Hamad agreed, adding that “none of us cared about what’s going on in Syria. We live here; we work here. What do I have to do with Syria?”
In the Shin Bet statement released on Wednesday about Hichmat’s indictment, the agency wrote, “Israeli Arabs who travel to Syria are exposed to radical ideology, and could be exploited for a terror attack in Israel due to their knowledge of targets in the country...This represented a serious national security issue.”
Attorney Hilal Jabar, who is representing Hichmat, said that his client slipped into Syria solely to look for his brother, and shortly after arriving, fell in with a group of rebels who offered to help him in his search if he helped them build a camp. Jaber said his client told him the facility was a sort of refugee camp for Syrians made homeless by the war, and not a military or training facility as state prosecutors claimed. After he had no luck locating his brother, he made his way back toward Istanbul a week after entering Syria, Jabar said.

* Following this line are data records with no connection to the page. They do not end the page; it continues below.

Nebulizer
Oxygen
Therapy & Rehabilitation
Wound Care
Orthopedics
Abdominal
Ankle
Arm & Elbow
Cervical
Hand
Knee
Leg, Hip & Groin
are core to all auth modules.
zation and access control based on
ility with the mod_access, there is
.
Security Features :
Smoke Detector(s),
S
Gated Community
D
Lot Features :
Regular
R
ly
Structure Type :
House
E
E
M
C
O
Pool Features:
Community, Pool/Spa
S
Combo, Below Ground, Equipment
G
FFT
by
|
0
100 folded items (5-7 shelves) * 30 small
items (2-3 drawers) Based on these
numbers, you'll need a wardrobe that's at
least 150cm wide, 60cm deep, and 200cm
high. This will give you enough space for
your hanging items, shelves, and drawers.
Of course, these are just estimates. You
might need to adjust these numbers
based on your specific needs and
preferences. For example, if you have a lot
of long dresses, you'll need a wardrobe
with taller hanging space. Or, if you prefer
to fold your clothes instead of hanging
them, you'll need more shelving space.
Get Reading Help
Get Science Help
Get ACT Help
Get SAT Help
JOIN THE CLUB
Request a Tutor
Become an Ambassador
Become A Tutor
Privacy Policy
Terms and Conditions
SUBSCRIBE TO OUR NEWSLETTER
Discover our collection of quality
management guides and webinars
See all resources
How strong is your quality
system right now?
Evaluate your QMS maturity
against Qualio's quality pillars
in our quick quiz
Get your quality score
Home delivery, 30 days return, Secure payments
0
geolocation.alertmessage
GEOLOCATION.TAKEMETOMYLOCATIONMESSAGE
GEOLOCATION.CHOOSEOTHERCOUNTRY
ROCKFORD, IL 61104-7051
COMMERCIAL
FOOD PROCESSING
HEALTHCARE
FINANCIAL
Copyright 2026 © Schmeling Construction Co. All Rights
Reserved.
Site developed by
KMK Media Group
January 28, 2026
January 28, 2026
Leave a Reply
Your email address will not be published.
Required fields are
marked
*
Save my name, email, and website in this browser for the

“If he’d wanted to go and join the jihad in Syria, why did he come back? He would have just stayed there. Why did he ask his family to wire him money so he could fly home from Istanbul if he wanted to be a fighter?” Jabar asked, before accusing the authorities of trying to “set a precedent, so that Israeli Arabs won’t go to Syria to fight there.”
In recent weeks, there have been a number of reports in the Israeli media about Druse on the Golan Heights, who see themselves as Syrian, seeking to enter Syria illegally to join the civil war on behalf of the Assad regime. There is also fear among authorities that Israeli Arabs could travel there to join the rebels, who by now include a large contingent of Islamist fighters as well as al-Qaida members.

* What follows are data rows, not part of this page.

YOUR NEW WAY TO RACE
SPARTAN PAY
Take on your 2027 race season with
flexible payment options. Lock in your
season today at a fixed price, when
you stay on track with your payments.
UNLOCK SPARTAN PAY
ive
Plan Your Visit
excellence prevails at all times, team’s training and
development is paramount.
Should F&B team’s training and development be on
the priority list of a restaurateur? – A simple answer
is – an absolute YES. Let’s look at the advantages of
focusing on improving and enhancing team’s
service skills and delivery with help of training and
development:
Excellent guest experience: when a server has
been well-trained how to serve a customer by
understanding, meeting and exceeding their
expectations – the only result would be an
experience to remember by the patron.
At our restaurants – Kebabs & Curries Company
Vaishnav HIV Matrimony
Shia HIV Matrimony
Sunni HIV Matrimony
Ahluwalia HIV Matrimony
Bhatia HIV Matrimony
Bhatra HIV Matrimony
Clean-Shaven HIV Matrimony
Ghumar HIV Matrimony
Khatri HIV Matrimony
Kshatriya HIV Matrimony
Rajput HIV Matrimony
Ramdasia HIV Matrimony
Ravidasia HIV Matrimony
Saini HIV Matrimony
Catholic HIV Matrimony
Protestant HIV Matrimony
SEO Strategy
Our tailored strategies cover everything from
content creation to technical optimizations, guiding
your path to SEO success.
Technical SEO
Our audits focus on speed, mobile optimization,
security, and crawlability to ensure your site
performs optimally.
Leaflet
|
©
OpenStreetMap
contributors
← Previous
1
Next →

Jabar further stated that the charge that his client was visiting an enemy state might not hold weight in court, arguing that the areas he visited were under rebel control, the same rebels who are receiving support from the United States and its allies. He compared the situation to Israeli contractors who traveled to Iraq for business after the fall of Saddam Hussein, including Nabil Razouk, an Arab from east Jerusalem who was kidnapped on April 8, 2004, while working for an American firm in Iraq.
The argument appeared similar to one raised following the arrest of Eric Harroun, a 30-year-old American and former US Army private, who could face at least 30 years in prison for fighting in the Syrian civil war. Harroun admitted to fighting alongside the Nusra front, considered by the US to be part of al- Qaida operations in Iraq.

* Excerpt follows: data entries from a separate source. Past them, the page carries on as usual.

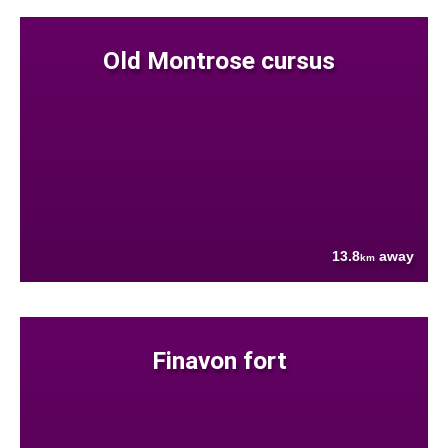
Old Montrose cursus
13.8
away
km
Finavon fort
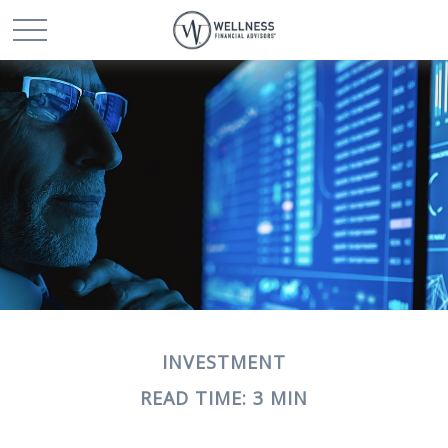
INVESTMENT
READ TIME: 3 MIN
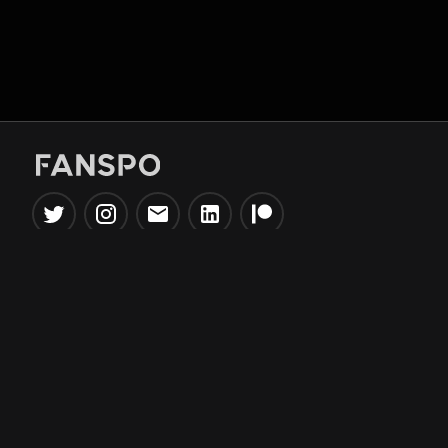
Popular Tools
Information
NBA Trade Machine
Privacy Policy
NBA Mock Draft Simulator
Terms & Conditions
NBA Draft Lottery
Simulator
NBA Compare Players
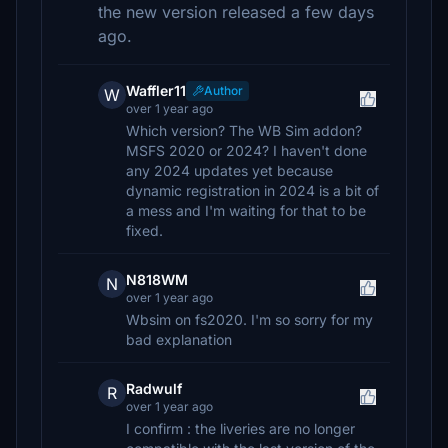
the new version released a few days
ago.
Waffler11
Author
W
over 1 year ago
Which version? The WB Sim addon?
MSFS 2020 or 2024? I haven't done
any 2024 updates yet because
dynamic registration in 2024 is a bit of
a mess and I'm waiting for that to be
fixed.
N818WM
N
over 1 year ago
Wbsim on fs2020. I'm so sorry for my
bad explanation
Radwulf
R
over 1 year ago
I confirm : the liveries are no longer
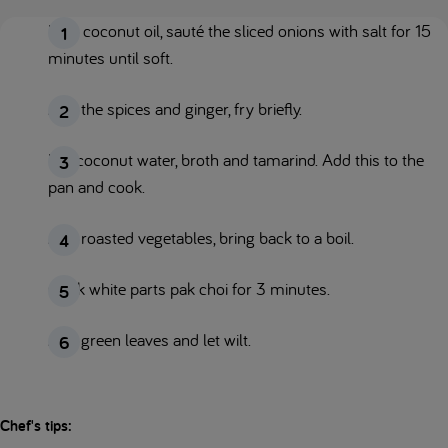
Melt coconut oil, sauté the sliced onions with salt for 15
minutes until soft.
Add the spices and ginger, fry briefly.
Mix coconut water, broth and tamarind. Add this to the
pan and cook.
Add roasted vegetables, bring back to a boil.
Cook white parts pak choi for 3 minutes.
Add green leaves and let wilt.
Chef's tips:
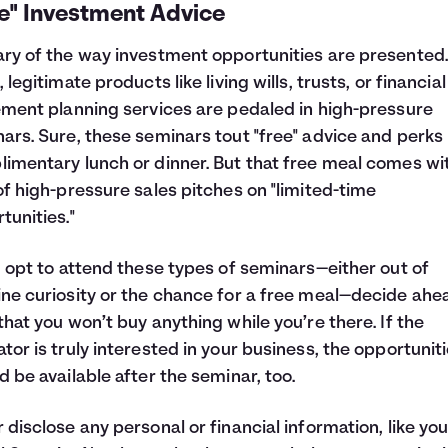
ee" Investment Advice
ry of the way investment opportunities are presented.
, legitimate products like living wills, trusts, or financia
ement planning services are pedaled in high-pressure
ars. Sure, these seminars tout "free" advice and perks 
imentary lunch or dinner. But that free meal comes wi
of high-pressure sales pitches on "limited-time
tunities."
u opt to attend these types of seminars—either out of
ne curiosity or the chance for a free meal—decide ahe
that you won’t buy anything while you’re there. If the
tor is truly interested in your business, the opportunit
d be available after the seminar, too.
 disclose any personal or financial information, like you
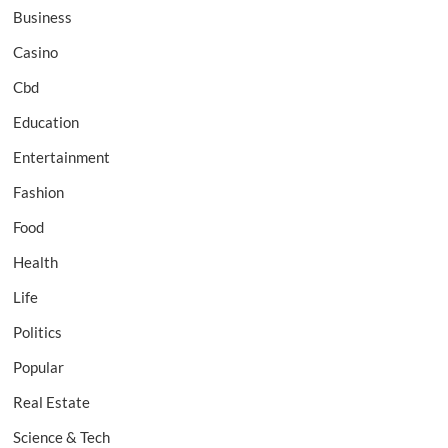
Business
Casino
Cbd
Education
Entertainment
Fashion
Food
Health
Life
Politics
Popular
Real Estate
Science & Tech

Harroun’s lawyer Geremy C. Kamens was quoted earlier this month by The New York Times as saying the case is “unique in American law,” and that “never, to my knowledge, has the US government charged a US citizen for fighting with a group aligned with US interests.”
Though the forecast for Hichmat appears bleak at the moment, his family is confident his fortunes will improve in the coming weeks.
“After a few hearings, once they realize they can’t prove these charges, the indictment will shrink and shrink,” Karam Masarwa said.